News Time-Lapse Trends: eclipse

16 August 2017 Kate

“Time-Lapse Trends” is a video blog series which draws attention to some of the many exciting trends in time-lapse production. We feature a new trend in each instalment, to demonstrate the scope of the medium and the various ways in which it is applied, ranging from the popular to the more obscure.

Ahead of the eagerly anticipated solar eclipse on 21 August we explore some of the ways in which celestial events of this kind may be captured using time-lapse.

A solar eclipse occurs when the Moon passes between Earth and the Sun.

Standing directly in the Moon’s shadow will grant you a view of the Sun as it is slowly obscured from view by the passing satellite – leaving only a ring of bright light protruding around the Moon’s edge.

Time-lapsing these events can accommodate much more than the celestial motion itself, making it part of a larger visual narrative.


This example from ‘roy two thousand’ tracks a solar eclipse over Pyramid Lake, Nevada back in May 2012.

His camera scopes the surroundings and the celebrations on ground, capturing parts of the Symbiosis Gathering – a five-day festival which brought together artists, musicians, and teachers, to celebrate the sustainable lifestyles and planetary healing associated with the West Coast.

Spectacular narratives for spectacular events

Witnessing any eclipse is nothing short of spectacular but what about ‘chasing’ an eclipse as it sweeps across the country? That’s what the makers of this video did in Western Australia, making a visual journal of their adventures using time-lapse.

The video documents the dates and times of their journey across mostly-deserted parts of the country, as they followed an annular solar eclipse and other stunning celestial movements in May, 2013.

On some occasions, only a partial eclipse is visible but this can create some equally striking sequences through time-lapse capture.

This short time-lapse from bryan levinh was filmed on a cloudy day which obscures some of the activity. But with the post-production filtering effects the clouds add a dramatic tone to the sequence, clearly marking out the reflections on the water.

From the US to Norway.

This sequence captures a midnight Sun eclipse – a very rare event which most parts of the world will never see – where half of the lingering Sun will be covered by the moon illuminated by the vibrant sunset sky. This is so rare that the next time an even deeper midnight eclipse will occur will be 2084.
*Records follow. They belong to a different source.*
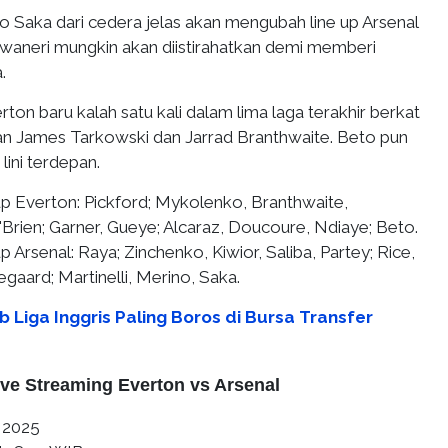
 Saka dari cedera jelas akan mengubah line up Arsenal
Nwaneri mungkin akan diistirahatkan demi memberi
.
rton baru kalah satu kali dalam lima laga terakhir berkat
an James Tarkowski dan Jarrad Branthwaite. Beto pun
 lini terdepan.
 up Everton
: Pickford; Mykolenko, Branthwaite,
Brien; Garner, Gueye; Alcaraz, Doucoure, Ndiaye; Beto.
up Arsenal
: Raya; Zinchenko, Kiwior, Saliba, Partey; Rice,
gaard; Martinelli, Merino, Saka.
b Liga Inggris Paling Boros di Bursa Transfer
ive Streaming Everton vs Arsenal
l 2025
Scandinavia is the only densely populated area in the world where a midnight Sun eclipse can be experienced as in Arctic parts of the world the Sun does not set, making it possible for a solar eclipse at any time of day.

But how about seeing such lunar happenings from a different angle?


Thanks to this time-lapse video from ‘OmniCosm Studios’, you can experience what it’s like to be ‘Inside a Lunar Eclipse’ from September, 2015.

There is six hours of footage in this one minute sequence, depicting the moon as it passes through the shadow of Earth but filmed from the lunar surface itself.

These are just a handful of examples showing how time-lapse can be used to render solar eclipses so that they can be experienced again and again.